__Work order__
From the records below, please repeat exactly the line that has "donnent le coup d’envoi de", the line that has "nos 11 Plus", and every line between them, and nothing else.

__Material for the task__
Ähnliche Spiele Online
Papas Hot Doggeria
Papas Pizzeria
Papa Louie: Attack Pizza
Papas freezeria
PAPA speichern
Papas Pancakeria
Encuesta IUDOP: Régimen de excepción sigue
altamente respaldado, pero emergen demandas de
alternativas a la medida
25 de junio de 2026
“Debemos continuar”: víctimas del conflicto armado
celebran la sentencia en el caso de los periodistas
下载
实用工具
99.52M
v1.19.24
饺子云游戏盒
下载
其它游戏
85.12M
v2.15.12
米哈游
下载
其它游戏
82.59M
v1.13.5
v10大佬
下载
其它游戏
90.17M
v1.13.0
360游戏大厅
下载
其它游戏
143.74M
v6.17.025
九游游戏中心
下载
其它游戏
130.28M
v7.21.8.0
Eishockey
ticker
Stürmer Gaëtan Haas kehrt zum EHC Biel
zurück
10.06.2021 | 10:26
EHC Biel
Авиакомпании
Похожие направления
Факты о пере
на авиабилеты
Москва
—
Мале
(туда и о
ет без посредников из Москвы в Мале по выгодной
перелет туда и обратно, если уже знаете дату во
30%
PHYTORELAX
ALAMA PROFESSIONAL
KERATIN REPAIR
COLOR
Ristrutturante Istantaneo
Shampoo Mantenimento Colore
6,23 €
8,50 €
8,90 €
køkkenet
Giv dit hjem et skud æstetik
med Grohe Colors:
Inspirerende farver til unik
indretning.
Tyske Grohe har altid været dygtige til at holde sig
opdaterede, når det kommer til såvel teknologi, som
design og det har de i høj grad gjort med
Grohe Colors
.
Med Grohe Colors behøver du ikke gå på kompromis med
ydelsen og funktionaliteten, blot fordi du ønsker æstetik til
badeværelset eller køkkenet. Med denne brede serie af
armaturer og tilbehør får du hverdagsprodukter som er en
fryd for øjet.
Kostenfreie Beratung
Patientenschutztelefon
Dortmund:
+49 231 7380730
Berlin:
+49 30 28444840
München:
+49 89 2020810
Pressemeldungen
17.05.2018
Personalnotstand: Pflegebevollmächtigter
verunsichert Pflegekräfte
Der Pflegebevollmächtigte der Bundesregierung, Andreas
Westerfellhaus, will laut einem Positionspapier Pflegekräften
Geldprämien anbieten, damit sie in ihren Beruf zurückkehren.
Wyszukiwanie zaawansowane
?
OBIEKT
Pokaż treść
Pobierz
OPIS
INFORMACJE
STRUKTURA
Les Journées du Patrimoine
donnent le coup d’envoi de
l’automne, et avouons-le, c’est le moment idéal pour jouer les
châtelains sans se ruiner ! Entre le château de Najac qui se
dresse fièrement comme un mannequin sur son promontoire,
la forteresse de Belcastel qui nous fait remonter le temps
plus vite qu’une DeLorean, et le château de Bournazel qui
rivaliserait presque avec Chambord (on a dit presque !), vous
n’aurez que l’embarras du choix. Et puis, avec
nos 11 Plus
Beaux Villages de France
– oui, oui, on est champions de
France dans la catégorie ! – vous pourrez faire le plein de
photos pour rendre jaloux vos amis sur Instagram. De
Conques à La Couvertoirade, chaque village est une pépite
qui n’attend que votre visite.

__Exercise response__
donnent le coup d’envoi de
l’automne, et avouons-le, c’est le moment idéal pour jouer les
châtelains sans se ruiner ! Entre le château de Najac qui se
dresse fièrement comme un mannequin sur son promontoire,
la forteresse de Belcastel qui nous fait remonter le temps
plus vite qu’une DeLorean, et le château de Bournazel qui
rivaliserait presque avec Chambord (on a dit presque !), vous
n’aurez que l’embarras du choix. Et puis, avec
nos 11 Plus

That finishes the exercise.